───── PROVIDED TEXT ─────
Studio album by Sheena Easton
- Released: August 1983
- Recorded: 1983
- Studio: Sunset Sound Factory (Los Angeles, California) Garden Rake Studios (Studio City, California);
- Genre: Pop
- Length: 40:38
- Label: EMI
- Producer: Greg Mathieson; Jay Graydon;

Sheena Easton chronology
| Madness, Money & Music (1982) | Best Kept Secret (1983) | A Private Heaven (1984) |

Singles from Best Kept Secret
- "Telefone (Long Distance Love Affair)" Released: August 1983; "Almost Over You" Released: October 1983; "Devil in a Fast Car" Released: 1984;

= Best Kept Secret (Sheena Easton album) =

Best Kept Secret is the fourth album by Scottish singer Sheena Easton. It was released in 1983 on EMI Records. It was her first album to be recorded entirely in the United States, Best Kept Secret was produced by Greg Mathieson, Jay Graydon, and Trevor Veitch.

Professional ratings
Review scores
| Source | Rating |
| AllMusic | link |

==Background==

Easton had planned to collaborate again with Christopher Neil, the London-based producer of her previous three albums, but it had eventuated that she and Neil had disparate ideas regarding her new album's material and style. Easton had also hoped that David Foster, who had produced her interim hit duet with Kenny Rogers, "We've Got Tonight", would produce some solo tracks for her, but Foster's schedule did not permit this. The songs on Best Kept Secret alternated between dance tracks in the Eurodisco style of the recent Laura Branigan hit "Gloria"— which Mathieson/Graydon/Veitch had been responsible for— and ballads. The album's lead single was the dance track "Telefone (Long Distance Love Affair)" which became Easton's third solo hit to reach the US Top Ten with a No. 9 peak on the Billboard Hot 100 and was Grammy nominated. The second single was the ballad "Almost Over You" (No. 25) and another rock track "Devil in a Fast Car" was subsequently issued as a single to reach No. 79.

==Release==

The album included a cover version of 60s icon Dusty Springfield's classic "Just One Smile" and Australian rock star Doug Parkinson's "Let Sleeping Dogs Lie". French-Canadian singer Véronique Béliveau recorded a cover of "She's In Love (With Her Radio)" in French, entitled "Je suis fidèle" which reached number 1 in Québec in 1983. Best Kept Secret peaked at No. 33 on the Billboard 200 Album Chart, with a chart duration of 38 weeks. Neither the album nor its singles had high chart impact in the UK, Best Kept Secret charting there at No. 99 while "Telefone..." and "Almost Over You" had respective UK peaks of No. 84 and No. 89. In Canada both the Best Kept Secret album and "Telefone..." single were certified Gold by the CRIA.
─────
* _WRITTEN REQUEST_
Can you rewrite the part of the Best Kept Secret article that begins at "The album included" and stops after "by the CRIA.", with "Platinum" in place of "Gold"?
───── PROVIDED INFORMATION ─────
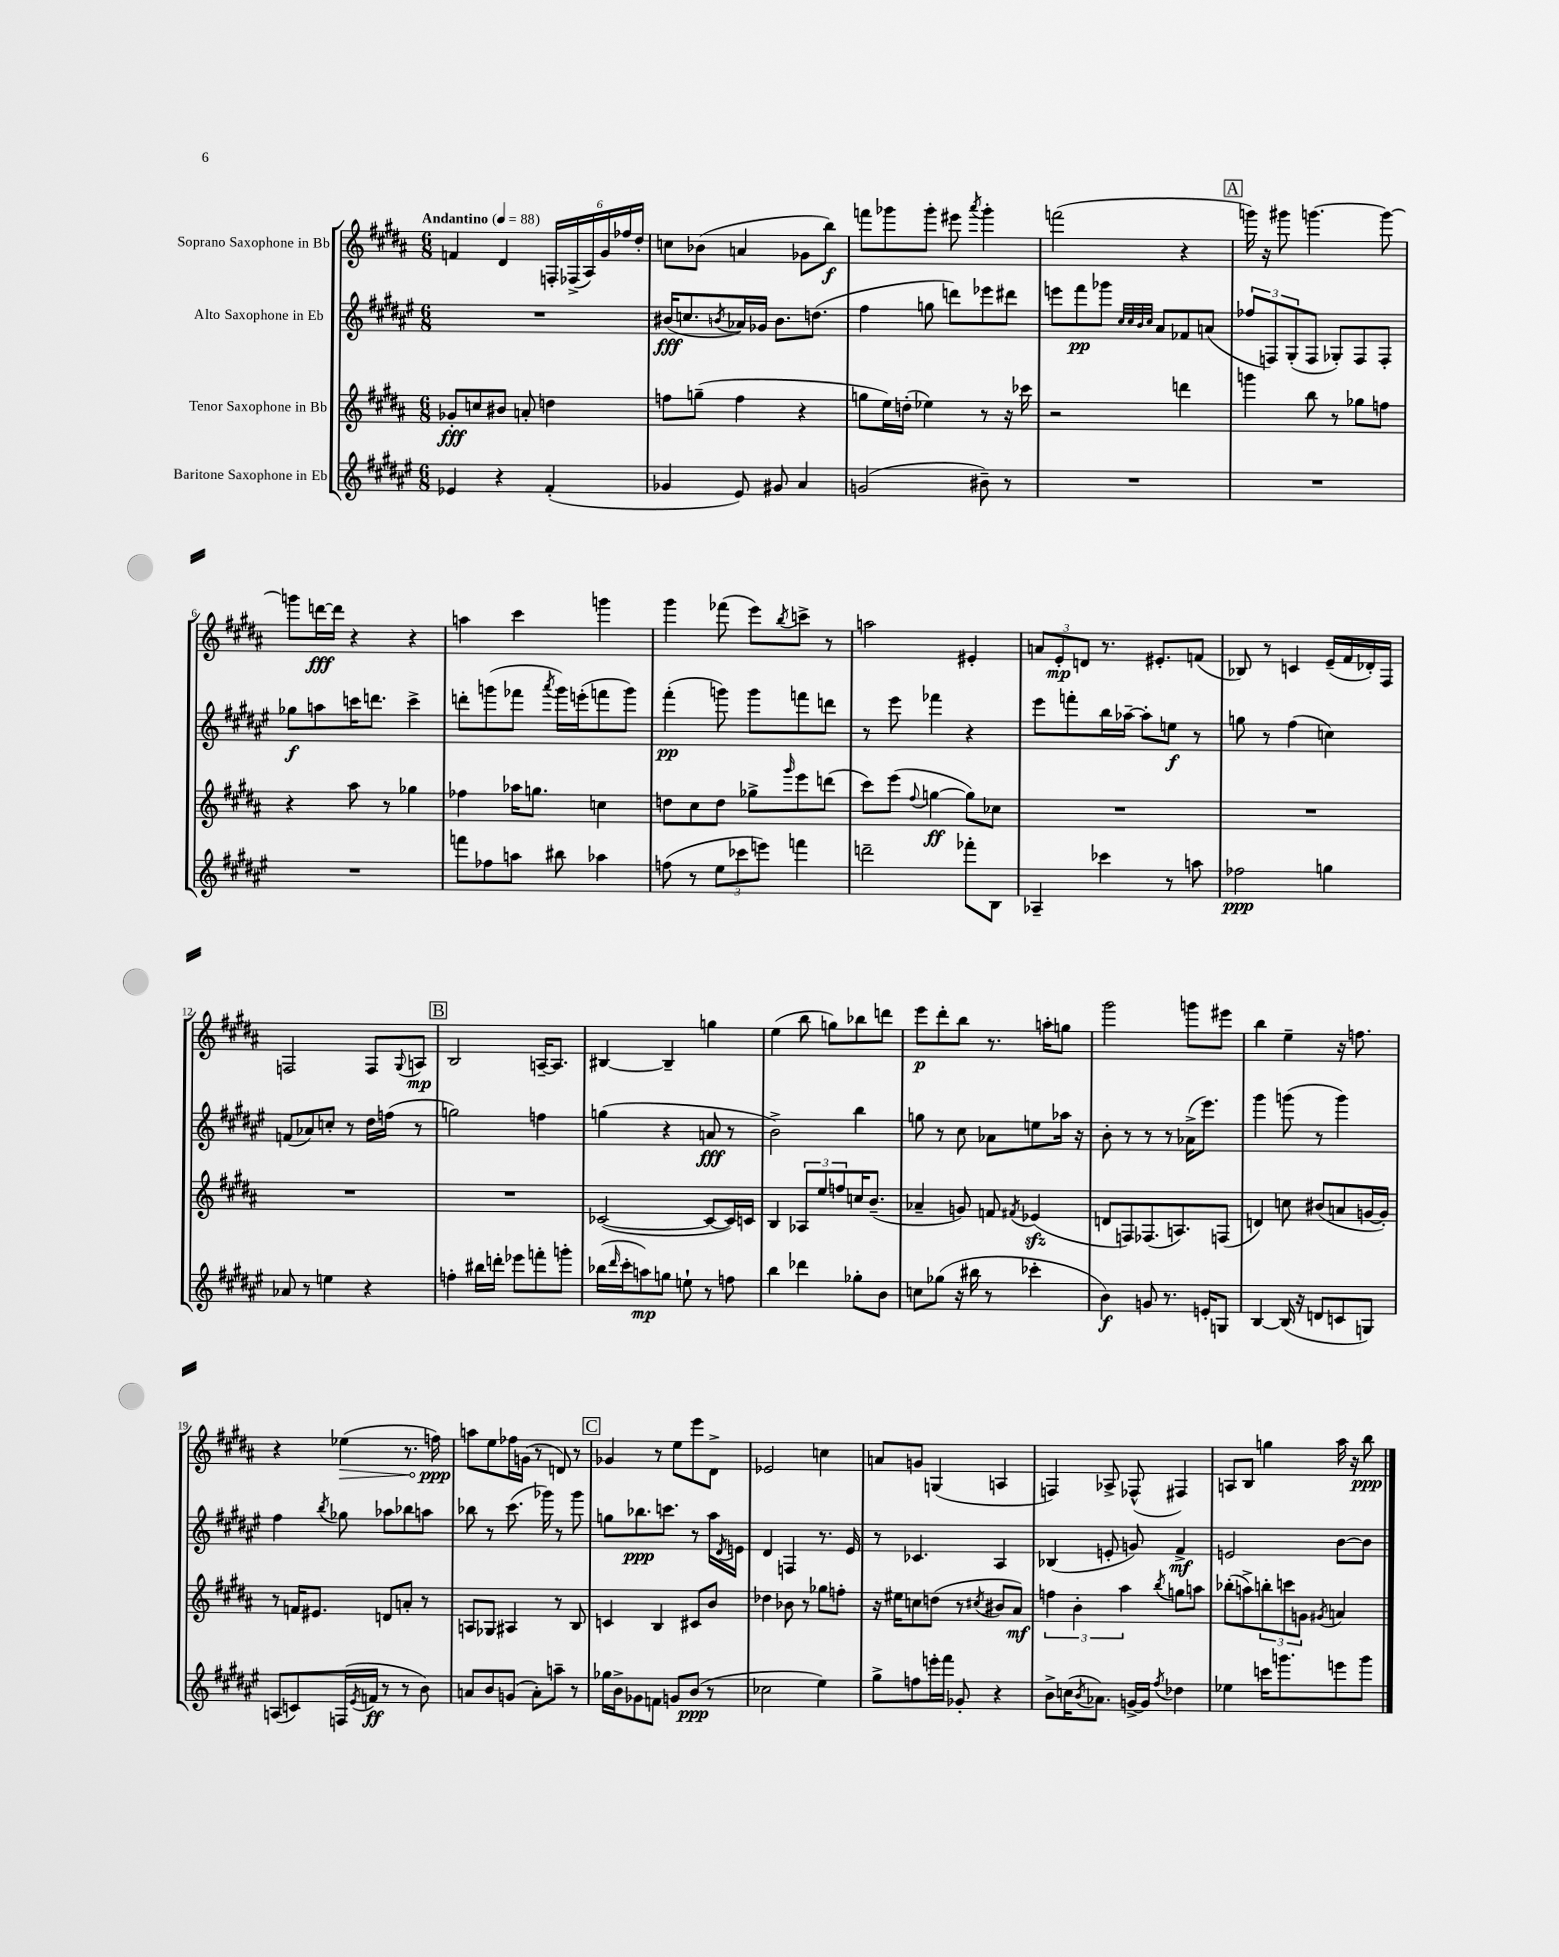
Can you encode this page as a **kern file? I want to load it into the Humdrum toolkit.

**kern	**dynam	**kern	**dynam	**kern	**dynam	**kern	**dynam
*part4	*part4	*part3	*part3	*part2	*part2	*part1	*part1
*staff4	*staff4	*staff3	*staff3	*staff2	*staff2	*staff1	*staff1
*I"Baritone Saxophone in Eb	*	*I"Tenor Saxophone in Bb	*	*I"Alto Saxophone in Eb	*	*I"Soprano Saxophone in Bb	*
*clefG2	*	*clefG2	*	*clefG2	*	*clefG2	*
*k[f#c#g#d#a#e#]	*	*k[f#c#g#d#a#]	*	*k[f#c#g#d#a#e#]	*	*k[f#c#g#d#a#]	*
*M6/8	*	*M6/8	*	*M6/8	*	*M6/8	*
*MM88	*	*MM88	*	*MM88	*	*MM88	*
=1	=1	=1	=1	=1	=1	=1	=1
!	!	!	!	!	!	!LO:TX:a:B:t=Andantino	!
4e-X/	.	8g-X'/L	fff	2.r	.	4fn/	.
.	.	8ccn/	.	.	.	.	.
4r	.	8b#X/J	.	.	.	4d#/	.
.	.	8an'/	.	.	.	.	.
(4f#'/	.	4ddn\	.	.	.	24Fn'/LL	.
.	.	.	.	.	.	(24F-X^/	.
.	.	.	.	.	.	24A#/)	.
.	.	.	.	.	.	24g#/	.
.	.	.	.	.	.	24ff-X/	.
.	.	.	.	.	.	24dd#'/JJ	.
=2	=2	=2	=2	=2	=2	=2	=2
4g-X/	.	8ffn\L	.	(16b#X/KL	fff	8ccn\L	.
.	.	.	.	8.ccn/	.	.	.
.	.	(8ggn~\J	.	.	.	(8b-X\J	.
.	.	.	.	8qbn/	.	.	.
8e#/)	.	4ff\	.	16a-X/L)	.	4an/	.
.	.	.	.	16g-X/JJ	.	.	.
8g#X/	.	.	.	8.b\L	.	.	.
4a#/	.	4r	.	.	.	8g-X\L	.
.	.	.	.	(8.ddn\J	.	.	.
.	.	.	.	.	.	8bb\J)	f
=3	=3	=3	=3	=3	=3	=3	=3
(2gn/	.	8ggn\L	.	4ff#\	.	8fffn\L	.
.	.	16ee\L)	.	.	.	8ggg-X\	.
.	.	(16ddn'\JJ	.	.	.	.	.
.	.	4ee-X\)	.	8ggn\	.	8ggg-'\J	.
.	.	.	.	8dddn\L)	.	8eee#X\	.
.	.	.	.	.	.	8qaaa#/	.
8b#X~\)	.	8r	.	8eee-X\	.	4ggg-'\	.
8r	.	16r	.	8ddd#X\J	.	.	.
.	.	16ccc-X\	.	.	.	.	.
=4	=4	=4	=4	=4	=4	=4	=4
2.r	.	2r	.	8eeen\L	.	(2fffn\	.
.	.	.	.	8fff#\	pp	.	.
.	.	.	.	8ggg-X\J	.	.	.
.	.	.	.	32qqcc#/LLL	.	.	.
.	.	.	.	32qqcc#/	.	.	.
.	.	.	.	32qqb/	.	.	.
.	.	.	.	32qqcc#/JJJ	.	.	.
.	.	.	.	8a#/L	.	.	.
.	.	4dddn\	.	8f-X/	.	4r	.
.	.	.	.	(8an/J	.	.	.
!!LO:REH:place=s1:t=A
=5	=5	=5	=5	=5	=5	=5	=5
2.r	.	4gggn\	.	12ff-X/L	.	16gggn\)	.
.	.	.	.	.	.	16r	.
.	.	.	.	12Fn/)	.	.	.
.	.	.	.	.	.	8ggg#X\	.
.	.	.	.	(12G#'/	.	.	.
.	.	8bb\	.	8F/J	.	[4.gggn\	.
.	.	8r	.	8G-X'/L)	.	.	.
.	.	8gg-X\L	.	8F/	.	.	.
.	.	8ffn\J	.	8F'/J	.	8ggg\_	.
!!LO:LB:g=z
=6	=6	=6	=6	=6	=6	=6	=6
2.r	.	4r	.	8gg-X\L	f	8gggn\L]	.
.	.	.	.	8aan\	.	[16dddn\L	fff
.	.	.	.	.	.	16ddd\JJ]	.
.	.	8aa#\	.	16cccn\K	.	4r	.
.	.	.	.	8.dddn\J	.	.	.
.	.	8r	.	.	.	.	.
.	.	4gg-X\	.	4ccc^\	.	4r	.
=7	=7	=7	=7	=7	=7	=7	=7
8fffn\L	.	4ff-X\	.	8dddn'\L	.	4aan\	.
8ff-X\	.	.	.	(8gggn\	.	.	.
8aan\J	.	16aa-X\KL	.	8fff-X\J	.	4ccc#\	.
.	.	8.ggn\J	.	.	.	.	.
.	.	.	.	8qaaa#/	.	.	.
8bb#X\	.	.	.	16ggg\LL)	.	.	.
.	.	.	.	(16eeen'\J	.	.	.
4aa-X\	.	4ccn\	.	8fffn\	.	4gggn\	.
.	.	.	.	8ggg\J)	.	.	.
=8	=8	=8	=8	=8	=8	=8	=8
(8ffn\	.	8ddn\L	.	(4fff#'\	pp	4ggg#\	.
8r	.	8cc#\	.	.	.	.	.
12ee#\L	.	8dd\J	.	8gggn\)	.	(8fff-X\	.
12ccc-X\	.	.	.	.	.	.	.
.	.	8gg-X^\L	.	8ggg\L	.	8eee\L)	.
12eeen\J)	.	.	.	.	.	.	.
.	.	16qqggg#/	.	.	.	8qbb/	.
4fffn\	.	8eee\	.	8fffn\	.	8cccn^\J	.
.	.	(8dddn\J	.	8dddn\J	.	8r	.
=9	=9	=9	=9	=9	=9	=9	=9
2dddn~\	.	8ccc#\L)	.	8r	.	2aan\	.
.	.	(8eee\J	.	8eee#\	.	.	.
.	.	8qqff#/	.	.	.	.	.
.	.	[4ggn\	ff	4fff-X\	.	.	.
8fff-X'\L	.	8gg\L])	.	4r	.	4e#X'/	.
8B\J	.	8cc-X\J	.	.	.	.	.
=10	=10	=10	=10	=10	=10	=10	=10
4A-X~/	.	2.r	.	8eee#\L	.	12an/L	.
.	.	.	.	.	.	12e'/	mp
.	.	.	.	8fffn'\	.	.	.
.	.	.	.	.	.	12dn/J	.
4ccc-X\	.	.	.	16bb\L	.	8.r	.
.	.	.	.	[16aa-X~\JJ	.	.	.
.	.	.	.	8aa-'\L]	.	.	.
.	.	.	.	.	.	8.e#X'/L	.
8r	.	.	.	8een\J	f	.	.
8aan\	.	.	.	8r	.	(8fn/J	.
=11	=11	=11	=11	=11	=11	=11	=11
2ff-X\	ppp	2.r	.	8ggn\	.	8B-X/)	.
.	.	.	.	8r	.	8r	.
.	.	.	.	(4ff#\	.	4cn/	.
4ggn\	.	.	.	4ccn\)	.	(16e~/LL	.
.	.	.	.	.	.	16f#/	.
.	.	.	.	.	.	16d-X'/)	.
.	.	.	.	.	.	16F#/JJ	.
!!LO:LB:g=z
=12	=12	=12	=12	=12	=12	=12	=12
8a-X/	.	2.r	.	(8fn/L	.	2Fn/	.
8r	.	.	.	8a-X/)	.	.	.
4een\	.	.	.	8ccn'/J	.	.	.
.	.	.	.	8r	.	.	.
4r	.	.	.	16dd#\LL	.	8F/L	.
.	.	.	.	(16ffn\JJ	.	.	.
.	.	.	.	.	.	8qqG#/	.
.	.	.	.	8r	.	8An/J	mp
!!LO:REH:place=s1:t=B
=13	=13	=13	=13	=13	=13	=13	=13
4ffn'\	.	2.r	.	2ggn\)	.	2B/	.
16bb#X\LL	.	.	.	.	.	.	.
16dddn'\JJ	.	.	.	.	.	.	.
8eee-X\L	.	.	.	.	.	.	.
8fffn'\	.	.	.	4ffn\	.	[16An~/KL	.
.	.	.	.	.	.	8.A/J]	.
8gggn'\J	.	.	.	.	.	.	.
=14	=14	=14	=14	=14	=14	=14	=14
(16bb-X\LL	.	([2c-X/	.	(4ggn\	.	[4B#X/	.
16qqddd#/	.	.	.	.	.	.	.
16ccc#'\J	.	.	.	.	.	.	.
8aan\)	mp	.	.	.	.	.	.
8ggn\J	.	.	.	4r	.	4B#~/]	.
8een`\	.	.	.	.	.	.	.
8r	.	8c-/L_	.	8an/	fff	4ggn\	.
8ffn\	.	16c-/L])	.	8r	.	.	.
.	.	16cn/JJ	.	.	.	.	.
=15	=15	=15	=15	=15	=15	=15	=15
4bb\	.	4B/	.	2b^\)	.	(4ee\	.
4ddd-X\	.	12A-X/L	.	.	.	8bb\	.
.	.	12ee/	.	.	.	.	.
.	.	.	.	.	.	8ggn\L)	.
.	.	12ffn/	.	.	.	.	.
8gg-X'\L	.	16ccn/K	.	4bb\	.	8bb-X\	.
.	.	(8.b~/J	.	.	.	.	.
8b\J	.	.	.	.	.	8dddn\J	.
=16	=16	=16	=16	=16	=16	=16	=16
8ccn\L	.	4a-X~/	.	8ggn\	.	8eee\L	p
(8gg-X\J	.	.	.	8r	.	8ddd#'\	.
16r	.	8gn/)	.	8cc#\	.	8bb\J	.
16bb#X\	.	.	.	.	.	.	.
8r	.	8fn/	.	8a-X\L	.	8.r	.
.	.	8qf#X/	.	.	.	.	.
4ccc-X'\	.	(4e-Xzz/	.	8een\	.	.	.
.	.	.	.	.	.	16aan'\KL	.
.	.	.	.	16aa-X\Jk	.	8ggn\J	.
.	.	.	.	16r	.	.	.
=17	=17	=17	=17	=17	=17	=17	=17
4b\)	f	8dn/L	.	8b'\	.	2ggg#\	.
.	.	8Fn/)	.	8r	.	.	.
8gn/	.	(8.F-X/	.	8r	.	.	.
8.r	.	.	.	8r	.	.	.
.	.	8.An/)	.	.	.	.	.
.	.	.	.	(16a-X^\KL	.	8gggn\L	.
16en'/KL	.	.	.	8.eee#\J)	.	.	.
8Gn/J	.	(8Fn/J	.	.	.	8eee#X\J	.
=18	=18	=18	=18	=18	=18	=18	=18
[4B/	.	4dn/)	.	4ggg#\	.	4bb\	.
(16B/]	.	8ccn\	.	(8gggn\	.	4ee~\	.
16r	.	.	.	.	.	.	.
8dn/L	.	(8b#X/L	.	8r	.	.	.
8cn/	.	8an/	.	4ggg\)	.	16r	.
.	.	.	.	.	.	8.ffn\	.
8Gn/J)	.	[16gn/L	.	.	.	.	.
.	.	16g'/JJ])	.	.	.	.	.
!!LO:LB:g=z
=19	=19	=19	=19	=19	=19	=19	=19
(8An/L	.	8r	.	4ff#\	.	4r	.
8cn/)	.	16fn/KL	.	.	.	.	.
.	.	8.e#X/J	.	.	.	.	.
.	.	.	.	8qbb/	.	.	.
!	!	!	!	!	!	!	!LO:HP:b
(16Fn/L	.	.	.	8gg-X\	.	(4ee-X\	>
8qe#/	.	.	.	.	.	.	.
16fn/JJ	ff	.	.	.	.	.	.
8r	.	8dn/L	.	8aa-X\L	.	.	.
8r	.	8an'/J	.	8bb-X\	.	8.r	.
8b\)	.	8r	.	8aan\J	.	.	.
.	.	.	.	.	.	16ffn\)	ppp
.	.	.	.	.	.	.	]
=20	=20	=20	=20	=20	=20	=20	=20
8an/L	.	8An/L	.	8bb-X\	.	8aan\L	.
8b/	.	8G-X/J	.	8r	.	8ee\	.
(8gn/J	.	4A#X/	.	(8.ccc#\	.	16ff-X\L	.
.	.	.	.	.	.	(16gn\JJ	.
8a'\L)	.	.	.	.	.	8r	.
.	.	.	.	16ggg-X\)	.	.	.
8aan~\J	.	8r	.	8r	.	8dn/)	.
8r	.	8B/	.	8ggg-\	.	8r	.
!!LO:REH:place=s1:t=C
=21	=21	=21	=21	=21	=21	=21	=21
16gg-X\LL	.	4cn/	.	8ggn\L	.	4g-X/	.
16b^\J	.	.	.	.	.	.	.
8g-X\	.	.	.	8.bb-X\	ppp	.	.
8fn\J	.	4B/	.	.	.	8r	.
.	.	.	.	8.cccn\J	.	.	.
8gn/L	.	.	.	.	.	8ee\L	.
(8b/J	ppp	8c#X/L	.	8r	.	8eee\	.
8r	.	8b/J	.	16aa#\LL	.	8d#^\J	.
.	.	.	.	8qd#/	.	.	.
.	.	.	.	16en\JJ	.	.	.
=22	=22	=22	=22	=22	=22	=22	=22
2cc-X\	.	4dd-X\	.	4d#/	.	2e-X/	.
.	.	8b-X\	.	4Fn/	.	.	.
.	.	8r	.	.	.	.	.
4ee#\)	.	8gg-X\L	.	8.r	.	4ccn\	.
.	.	8ffn'\J	.	.	.	.	.
.	.	.	.	16e#/	.	.	.
=23	=23	=23	=23	=23	=23	=23	=23
8gg#^\L	.	16r	.	8r	.	8an/L	.
.	.	16ee#X\KL	.	.	.	.	.
8ffn\	.	8ccn\	.	4.c-X/	.	8gn/J	.
16eeen'\L	.	(8ddn\J	.	.	.	(4Gn/	.
16fff#\JJ	.	.	.	.	.	.	.
8g-X'/	.	8r	.	.	.	.	.
.	.	8qcc#X/	.	.	.	.	.
4r	.	8b#X/L	.	4A#/	.	4An/	.
.	.	8a#/J)	mf	.	.	.	.
=24	=24	=24	=24	=24	=24	=24	=24
8b^\L	.	6ffn\	.	(4B-X/	.	4Fn/)	.
(16ccn\K	.	.	.	.	.	.	.
.	.	6b'\	.	.	.	.	.
8qb/	.	.	.	.	.	.	.
8.a-X\J)	.	.	.	.	.	.	.
.	.	.	.	8en'/	.	8A-X^/	.
.	.	6aa#\	.	.	.	.	.
[16gn^/LL	.	.	.	8gn/)	.	(8F-X^^/	.
16g/JJ]	.	.	.	.	.	.	.
8qff#/	.	8qbb/	.	.	.	.	.
4dd-X\	.	8ggn\L	.	4f#^/	mf	4F#X/)	.
.	.	8aan\J	.	.	.	.	.
=25	=25	=25	=25	=25	=25	=25	=25
4ee-X\	.	(8bb-X'\L	.	2en/	.	8An/L	.
.	.	8aan^\)	.	.	.	8B/J	.
16cccn\KL	.	12bbn'\	.	.	.	4ggn\	.
8.gggn\	.	.	.	.	.	.	.
.	.	12cccn\	.	.	.	.	.
.	.	12gn\J	.	.	.	.	.
.	.	8qg#X/	.	.	.	.	.
8eeen\	.	4an/	.	[8b\L	.	16aa#\	.
.	.	.	.	.	.	16r	.
8ggg\J	.	.	.	8b\J]	.	8bb\	ppp
==	==	==	==	==	==	==	==
*-	*-	*-	*-	*-	*-	*-	*-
─────
* _FINAL RESULT_
The album included a cover version of 60s icon Dusty Springfield's classic "Just One Smile" and Australian rock star Doug Parkinson's "Let Sleeping Dogs Lie". French-Canadian singer Véronique Béliveau recorded a cover of "She's In Love (With Her Radio)" in French, entitled "Je suis fidèle" which reached number 1 in Québec in 1983. Best Kept Secret peaked at No. 33 on the Billboard 200 Album Chart, with a chart duration of 38 weeks. Neither the album nor its singles had high chart impact in the UK, Best Kept Secret charting there at No. 99 while "Telefone..." and "Almost Over You" had respective UK peaks of No. 84 and No. 89. In Canada both the Best Kept Secret album and "Telefone..." single were certified Platinum by the CRIA.